(Records shown begins)

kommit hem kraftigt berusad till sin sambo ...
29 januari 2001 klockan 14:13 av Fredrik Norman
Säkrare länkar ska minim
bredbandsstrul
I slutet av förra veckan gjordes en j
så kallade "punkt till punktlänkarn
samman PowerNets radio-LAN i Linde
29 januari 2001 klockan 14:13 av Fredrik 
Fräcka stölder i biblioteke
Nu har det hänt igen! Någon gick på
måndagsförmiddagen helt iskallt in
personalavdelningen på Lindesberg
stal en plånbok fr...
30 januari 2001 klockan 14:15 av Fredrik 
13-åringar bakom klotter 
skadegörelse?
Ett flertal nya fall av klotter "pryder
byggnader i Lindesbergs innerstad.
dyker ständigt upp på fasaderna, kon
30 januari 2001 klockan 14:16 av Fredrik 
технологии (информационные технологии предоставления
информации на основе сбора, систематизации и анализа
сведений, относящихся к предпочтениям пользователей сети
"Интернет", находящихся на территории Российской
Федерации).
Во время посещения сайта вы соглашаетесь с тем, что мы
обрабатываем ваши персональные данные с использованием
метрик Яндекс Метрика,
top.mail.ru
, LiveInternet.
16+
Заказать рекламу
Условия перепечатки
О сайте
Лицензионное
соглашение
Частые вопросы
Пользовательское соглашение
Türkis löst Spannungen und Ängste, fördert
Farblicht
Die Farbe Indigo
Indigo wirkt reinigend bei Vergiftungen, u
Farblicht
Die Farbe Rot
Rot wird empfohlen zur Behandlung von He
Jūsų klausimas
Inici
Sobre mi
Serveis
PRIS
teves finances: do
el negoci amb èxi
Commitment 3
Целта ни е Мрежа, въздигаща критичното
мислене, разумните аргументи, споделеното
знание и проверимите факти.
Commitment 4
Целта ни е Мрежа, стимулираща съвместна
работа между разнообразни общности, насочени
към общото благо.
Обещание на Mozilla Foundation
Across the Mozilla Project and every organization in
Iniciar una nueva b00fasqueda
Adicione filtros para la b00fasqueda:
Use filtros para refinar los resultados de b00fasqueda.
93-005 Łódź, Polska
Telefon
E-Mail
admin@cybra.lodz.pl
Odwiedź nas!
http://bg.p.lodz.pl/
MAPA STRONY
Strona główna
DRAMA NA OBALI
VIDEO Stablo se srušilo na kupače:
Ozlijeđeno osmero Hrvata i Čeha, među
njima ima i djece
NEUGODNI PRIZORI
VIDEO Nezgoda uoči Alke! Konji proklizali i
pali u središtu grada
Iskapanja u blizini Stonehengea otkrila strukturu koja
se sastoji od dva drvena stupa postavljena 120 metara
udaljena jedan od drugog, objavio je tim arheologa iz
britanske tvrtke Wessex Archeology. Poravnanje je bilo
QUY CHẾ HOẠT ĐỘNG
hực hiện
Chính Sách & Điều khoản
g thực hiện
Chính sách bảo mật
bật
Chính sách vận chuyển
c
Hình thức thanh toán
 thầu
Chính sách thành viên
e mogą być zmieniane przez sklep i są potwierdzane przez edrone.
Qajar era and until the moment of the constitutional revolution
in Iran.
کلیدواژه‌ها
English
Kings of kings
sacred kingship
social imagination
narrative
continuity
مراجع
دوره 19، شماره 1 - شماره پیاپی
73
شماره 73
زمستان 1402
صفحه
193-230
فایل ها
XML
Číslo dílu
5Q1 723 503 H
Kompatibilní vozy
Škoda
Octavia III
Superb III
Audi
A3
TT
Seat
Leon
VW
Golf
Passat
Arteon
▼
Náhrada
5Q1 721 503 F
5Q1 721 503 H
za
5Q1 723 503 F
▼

(Records shown ends)

▶ **What you are asked to do**
Reproduce each line above without any alteration.

▶ **Response to this task**
kommit hem kraftigt berusad till sin sambo ...
29 januari 2001 klockan 14:13 av Fredrik Norman
Säkrare länkar ska minim
bredbandsstrul
I slutet av förra veckan gjordes en j
så kallade "punkt till punktlänkarn
samman PowerNets radio-LAN i Linde
29 januari 2001 klockan 14:13 av Fredrik 
Fräcka stölder i biblioteke
Nu har det hänt igen! Någon gick på
måndagsförmiddagen helt iskallt in
personalavdelningen på Lindesberg
stal en plånbok fr...
30 januari 2001 klockan 14:15 av Fredrik 
13-åringar bakom klotter 
skadegörelse?
Ett flertal nya fall av klotter "pryder
byggnader i Lindesbergs innerstad.
dyker ständigt upp på fasaderna, kon
30 januari 2001 klockan 14:16 av Fredrik 
технологии (информационные технологии предоставления
информации на основе сбора, систематизации и анализа
сведений, относящихся к предпочтениям пользователей сети
"Интернет", находящихся на территории Российской
Федерации).
Во время посещения сайта вы соглашаетесь с тем, что мы
обрабатываем ваши персональные данные с использованием
метрик Яндекс Метрика,
top.mail.ru
, LiveInternet.
16+
Заказать рекламу
Условия перепечатки
О сайте
Лицензионное
соглашение
Частые вопросы
Пользовательское соглашение
Türkis löst Spannungen und Ängste, fördert
Farblicht
Die Farbe Indigo
Indigo wirkt reinigend bei Vergiftungen, u
Farblicht
Die Farbe Rot
Rot wird empfohlen zur Behandlung von He
Jūsų klausimas
Inici
Sobre mi
Serveis
PRIS
teves finances: do
el negoci amb èxi
Commitment 3
Целта ни е Мрежа, въздигаща критичното
мислене, разумните аргументи, споделеното
знание и проверимите факти.
Commitment 4
Целта ни е Мрежа, стимулираща съвместна
работа между разнообразни общности, насочени
към общото благо.
Обещание на Mozilla Foundation
Across the Mozilla Project and every organization in
Iniciar una nueva b00fasqueda
Adicione filtros para la b00fasqueda:
Use filtros para refinar los resultados de b00fasqueda.
93-005 Łódź, Polska
Telefon
E-Mail
admin@cybra.lodz.pl
Odwiedź nas!
http://bg.p.lodz.pl/
MAPA STRONY
Strona główna
DRAMA NA OBALI
VIDEO Stablo se srušilo na kupače:
Ozlijeđeno osmero Hrvata i Čeha, među
njima ima i djece
NEUGODNI PRIZORI
VIDEO Nezgoda uoči Alke! Konji proklizali i
pali u središtu grada
Iskapanja u blizini Stonehengea otkrila strukturu koja
se sastoji od dva drvena stupa postavljena 120 metara
udaljena jedan od drugog, objavio je tim arheologa iz
britanske tvrtke Wessex Archeology. Poravnanje je bilo
QUY CHẾ HOẠT ĐỘNG
hực hiện
Chính Sách & Điều khoản
g thực hiện
Chính sách bảo mật
bật
Chính sách vận chuyển
c
Hình thức thanh toán
 thầu
Chính sách thành viên
e mogą być zmieniane przez sklep i są potwierdzane przez edrone.
Qajar era and until the moment of the constitutional revolution
in Iran.
کلیدواژه‌ها
English
Kings of kings
sacred kingship
social imagination
narrative
continuity
مراجع
دوره 19، شماره 1 - شماره پیاپی
73
شماره 73
زمستان 1402
صفحه
193-230
فایل ها
XML
Číslo dílu
5Q1 723 503 H
Kompatibilní vozy
Škoda
Octavia III
Superb III
Audi
A3
TT
Seat
Leon
VW
Golf
Passat
Arteon
▼
Náhrada
5Q1 721 503 F
5Q1 721 503 H
za
5Q1 723 503 F
▼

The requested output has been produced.